### DATA SECTION:

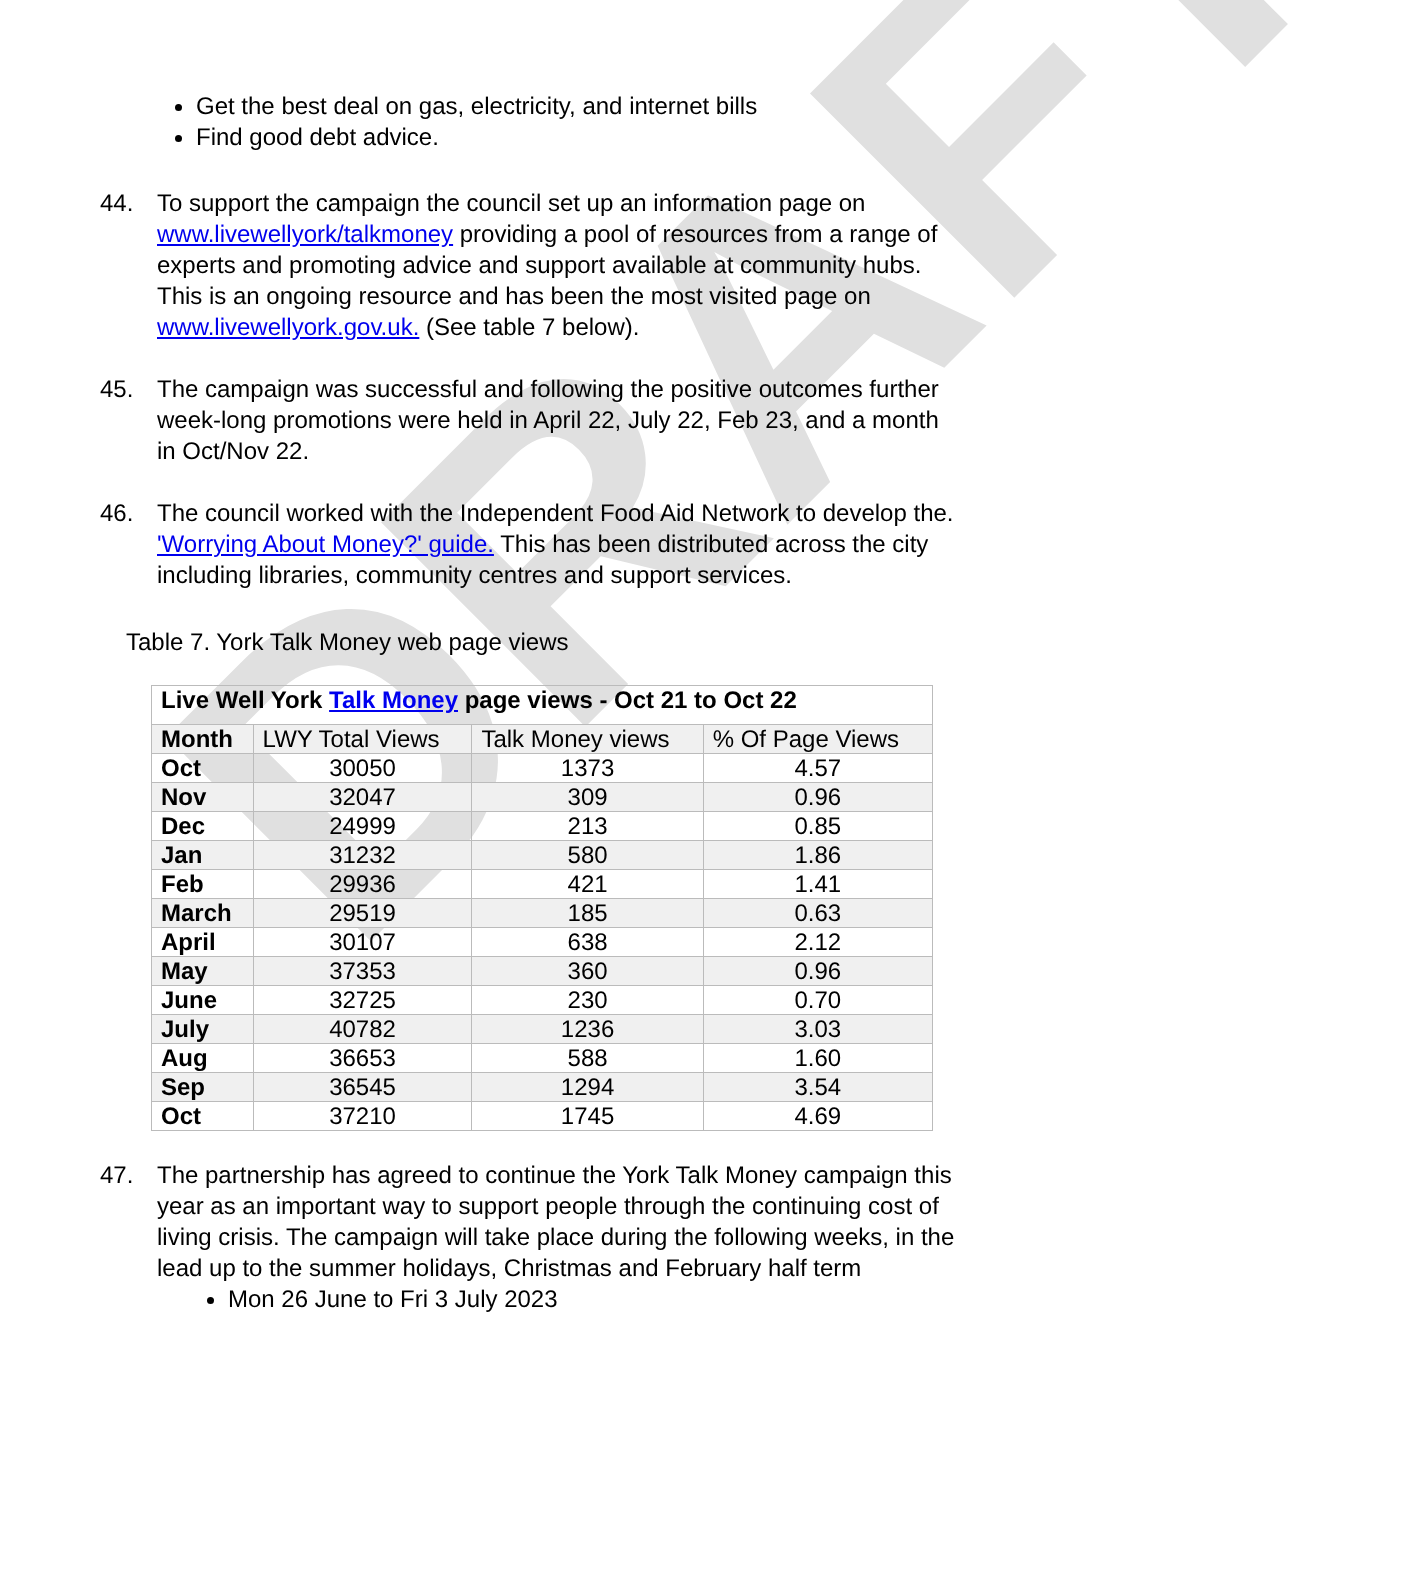DRAFT
Get the best deal on gas, electricity, and internet bills
Find good debt advice.
44. To support the campaign the council set up an information page on www.livewellyork/talkmoney providing a pool of resources from a range of experts and promoting advice and support available at community hubs. This is an ongoing resource and has been the most visited page on www.livewellyork.gov.uk. (See table 7 below).
45. The campaign was successful and following the positive outcomes further week-long promotions were held in April 22, July 22, Feb 23, and a month in Oct/Nov 22.
46. The council worked with the Independent Food Aid Network to develop the. 'Worrying About Money?' guide. This has been distributed across the city including libraries, community centres and support services.
Table 7. York Talk Money web page views
| Live Well York Talk Money page views - Oct 21 to Oct 22 | | | |
| --- | --- | --- | --- |
| Month | LWY Total Views | Talk Money views | % Of Page Views |
| Oct | 30050 | 1373 | 4.57 |
| Nov | 32047 | 309 | 0.96 |
| Dec | 24999 | 213 | 0.85 |
| Jan | 31232 | 580 | 1.86 |
| Feb | 29936 | 421 | 1.41 |
| March | 29519 | 185 | 0.63 |
| April | 30107 | 638 | 2.12 |
| May | 37353 | 360 | 0.96 |
| June | 32725 | 230 | 0.70 |
| July | 40782 | 1236 | 3.03 |
| Aug | 36653 | 588 | 1.60 |
| Sep | 36545 | 1294 | 3.54 |
| Oct | 37210 | 1745 | 4.69 |
47. The partnership has agreed to continue the York Talk Money campaign this year as an important way to support people through the continuing cost of living crisis. The campaign will take place during the following weeks, in the lead up to the summer holidays, Christmas and February half term
Mon 26 June to Fri 3 July 2023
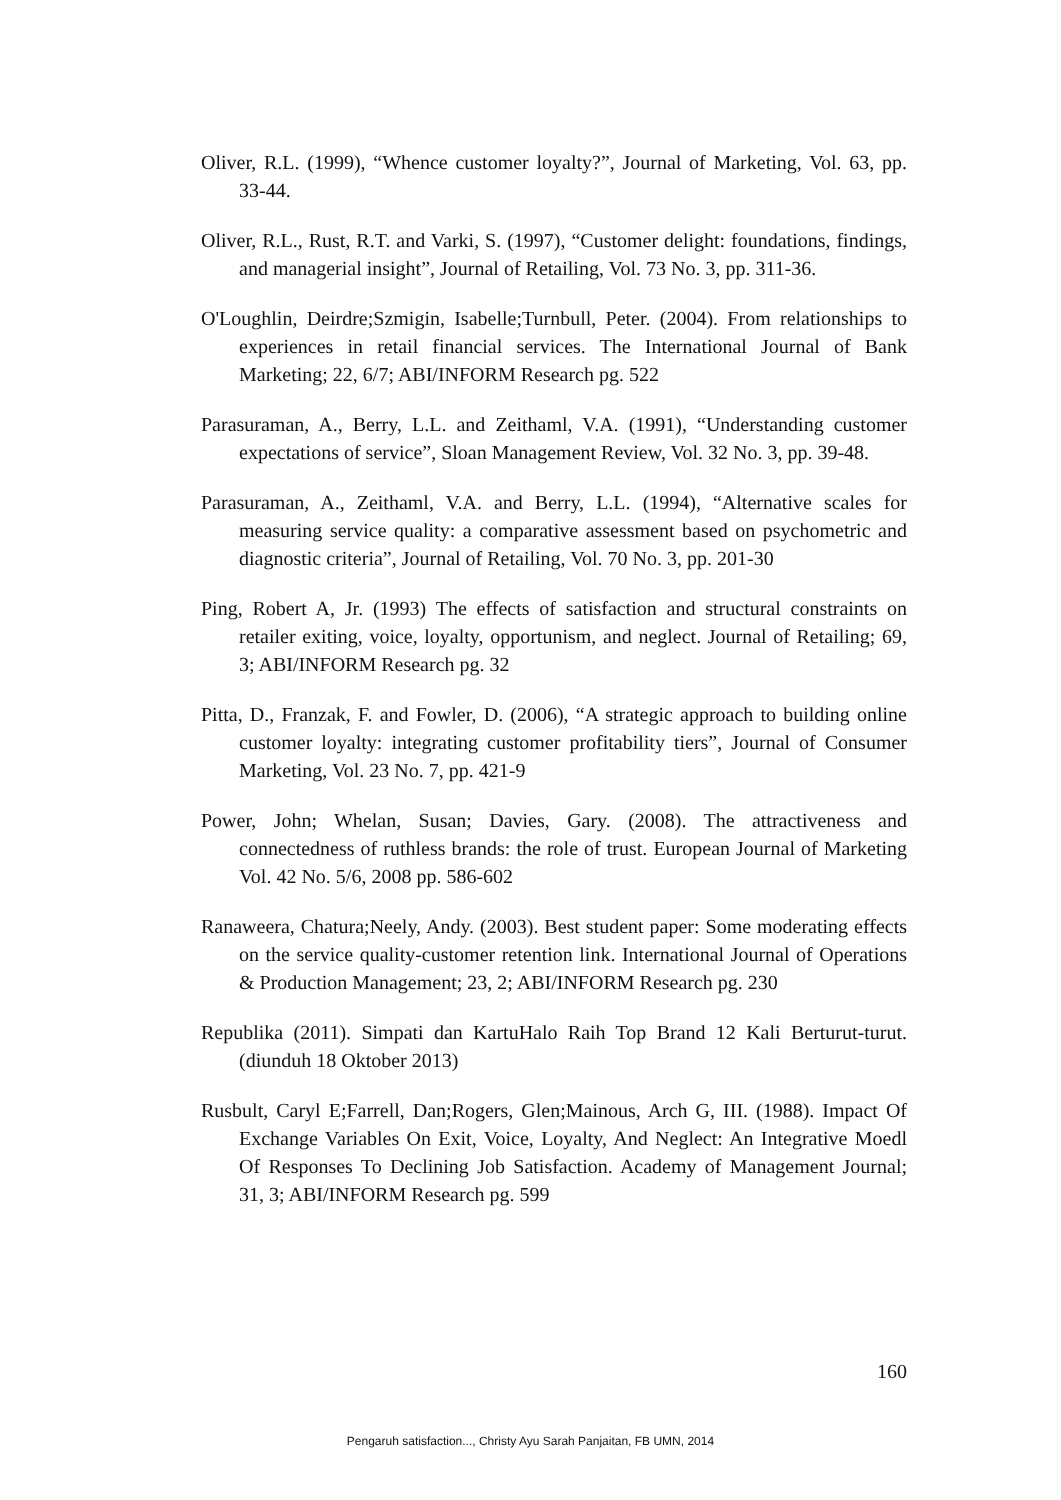Oliver, R.L. (1999), “Whence customer loyalty?”, Journal of Marketing, Vol. 63, pp. 33-44.
Oliver, R.L., Rust, R.T. and Varki, S. (1997), “Customer delight: foundations, findings, and managerial insight”, Journal of Retailing, Vol. 73 No. 3, pp. 311-36.
O'Loughlin, Deirdre;Szmigin, Isabelle;Turnbull, Peter. (2004). From relationships to experiences in retail financial services. The International Journal of Bank Marketing; 22, 6/7; ABI/INFORM Research pg. 522
Parasuraman, A., Berry, L.L. and Zeithaml, V.A. (1991), “Understanding customer expectations of service”, Sloan Management Review, Vol. 32 No. 3, pp. 39-48.
Parasuraman, A., Zeithaml, V.A. and Berry, L.L. (1994), “Alternative scales for measuring service quality: a comparative assessment based on psychometric and diagnostic criteria”, Journal of Retailing, Vol. 70 No. 3, pp. 201-30
Ping, Robert A, Jr. (1993) The effects of satisfaction and structural constraints on retailer exiting, voice, loyalty, opportunism, and neglect. Journal of Retailing; 69, 3; ABI/INFORM Research pg. 32
Pitta, D., Franzak, F. and Fowler, D. (2006), “A strategic approach to building online customer loyalty: integrating customer profitability tiers”, Journal of Consumer Marketing, Vol. 23 No. 7, pp. 421-9
Power, John; Whelan, Susan; Davies, Gary. (2008). The attractiveness and connectedness of ruthless brands: the role of trust. European Journal of Marketing Vol. 42 No. 5/6, 2008 pp. 586-602
Ranaweera, Chatura;Neely, Andy. (2003). Best student paper: Some moderating effects on the service quality-customer retention link. International Journal of Operations & Production Management; 23, 2; ABI/INFORM Research pg. 230
Republika (2011). Simpati dan KartuHalo Raih Top Brand 12 Kali Berturut-turut. (diunduh 18 Oktober 2013)
Rusbult, Caryl E;Farrell, Dan;Rogers, Glen;Mainous, Arch G, III. (1988). Impact Of Exchange Variables On Exit, Voice, Loyalty, And Neglect: An Integrative Moedl Of Responses To Declining Job Satisfaction. Academy of Management Journal; 31, 3; ABI/INFORM Research pg. 599
160
Pengaruh satisfaction..., Christy Ayu Sarah Panjaitan, FB UMN, 2014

### PROBLEM STATEMENT:
Only the lines above starting at the line that holds "46. The council" and ending at the line that holds "309 | 0.96 |" are to be repeated, exactly and in full.

### OUTPUT FOR THIS TASK:
46. The council worked with the Independent Food Aid Network to develop the. 'Worrying About Money?' guide. This has been distributed across the city including libraries, community centres and support services.
Table 7. York Talk Money web page views
| Live Well York Talk Money page views - Oct 21 to Oct 22 | | | |
| --- | --- | --- | --- |
| Month | LWY Total Views | Talk Money views | % Of Page Views |
| Oct | 30050 | 1373 | 4.57 |
| Nov | 32047 | 309 | 0.96 |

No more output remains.